▶ **Provided text**
/---

Accounting Essays - Lease Accounting Financial

Published: October 28, 2015 Words: 1343

Lease Accounting Financial

History and Future of Lease Accounting for Lessees

The financial community describes the changes that could arise from the FASB and IASB as an effort to bring transparency to company balance sheets. This is a continuing reaction to Enron and certain happenings earlier in the decade that brought off-balance sheet items to the forefront. There is a lot of focus on off-balance sheet obligations now. Users of financial information rely on amounts reported in financial statements to analyze relationships having the kind of predictive and feedback value that the FASB's conceptual framework attributes to decision-useful accounting information.

Standard Setting Bodies

Security and Exchange Commission

The Security and Exchange Commission (SEC) was established in 1933 after the Crash of 1930. Prior to this time there, no standard setting body existed. Even after its formation, the SEC encouraged the private sector to set them. In 1934, the SEC received the authority to establish financial accounting and reporting for publicly held companies.

Committee on Accounting Procedures

In 1939, the SEC suggested that the American Institute of Certified Public Accountants (AICPA) create a formal standard setting body. The AICPA established the Committee on Accounting Procedures (CAP). During its reign from 1939 to 1959, they issued 51 Accounting Research Bulletins. CAP was not as successful as had been hoped. CAP only issued standards on problems as they occurred. These standards are known as Accounting Research Bulletins or ARBs.

Accounting Principles Board

The Committee on Accounting Procedures was replaced with the Accounting Principles Board (APB) in 1959. They issued 31 opinions and 4 statements over the next 14 years. They are credited with the development of Generally Accepted Accounting Principles (GAAP) from the opinions and statements they issued.

Financial Accounting Standards Board

The APB was replaced by the Financial Accounting Standards Board (FASB), which was formed in 1973. FASB is an independent board with full-time members who no longer work in private firms or their employers. FASB establishes standards for accountinges in the private sector. “Standards are essential to the efficient functioning of the economy because investors, creditors, auditors, and others rely on credible, transparent, and comparable information.”

The missions of the FASB are to keep standards current to reflect any changes in methods of doing accounting, to improve the usefulness of financial reporting by focusing on relevance, reliability, comparability, and consistency, and to promote the international convergence of accounting standards.

International Accounting Standards Board

The International Accounting Standards Board (IASB) established in 2001 is based in London. It succeeded the International Accounting Standards Committee (IASC), which was founded in 1973. The IASB develops a solitary set of global accounting standards that provide transparent and comparable information in financial statements. The IASB works with national accounting standards bodies to accomplish a united set of accounting standards to be used around the world.

Original Standards for Leases

ARB 43, Chapter 14

In 1949, the Committee on Accounting Procedures issued ARB 43, Restatement and Revision of Accounting Research Bulletins, Chapter 14 Disclosure of Long-Term Leases in Financial Statements of Lessees. ARB 43, Chapter 14 only provides guidance for leasing land and buildings. The lessee assumes all the expenses and obligations of ownership, such as taxes, insurance, and repairs.

These types of arrangements differed from conventional long-term leases but the principles of disclosure were intended to be applied to both types of arrangements. The disclosures that need to be reported included the amount of annual rent to be paid, the period for which the payments are payable. The disclosure is to be reported for the life of the lease not just the first year. In the first year of the lease, the disclosure needs to detail the transaction.

\---

▶ **Information provided**
/---

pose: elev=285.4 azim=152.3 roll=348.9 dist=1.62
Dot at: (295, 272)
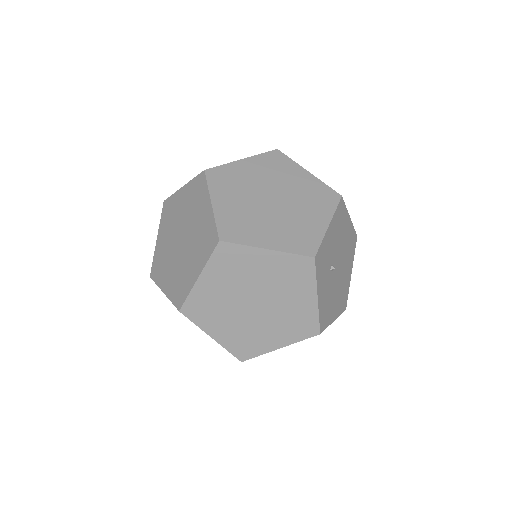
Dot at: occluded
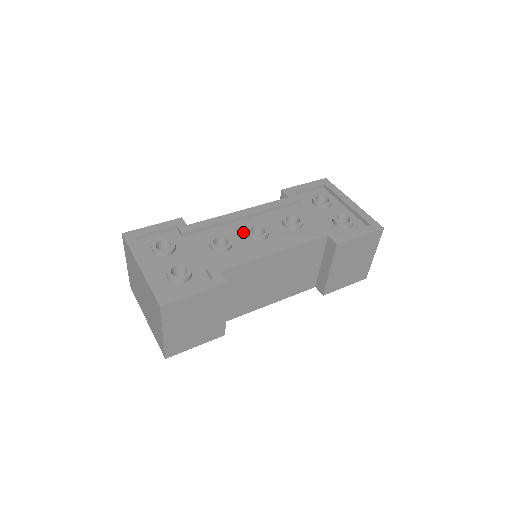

\---

▶ **What you need to do**
Continue the essay on the history of lease accounting for lessees, starting after its final sentence.

▶ **Final answer**
APB Opinion No. 5

The Accounting Principles Board issued Opinion No. 5, Reporting of Leases in Financial Statements of Lessees in September 1964 and supercedes ARB 43, Chapter 14. Since ARB 43 had been issued, leases had been disclosed on financial statements but not in a consistent manner. The information disclosed was often not enough for investors to get a clear picture of a company’s financial position.

According to APB Opinion No. 5, there had been very few instances of capitalization of leased property and recognition of the related obligation. In the Accounting Principles Boards opinion, rental (lease) payments for services, property taxes, utilities, maintenance, etc. are to be treated as an expense. Having the right to use property and paying a specific rental amount over a period are not considered an asset or liability.

An operating lease should disclose pertinent information about the lease or rental agreement and the information disclosed will vary from one situation to another. Lessees were to disclose the minimum annual payments and length of time at the least. The maximum they should disclose was the type of property leased, the obligation assumed, requirements of the lease

Lease arrangements that are similar to an installment purchase should be listed on the balance sheet and depreciated accordingly. For a lease agreement to be capitalized there should be material equity in the purchase. APB No. 5 states a capitalized lease may require a note or schedule to disclose the details of the lease agreement.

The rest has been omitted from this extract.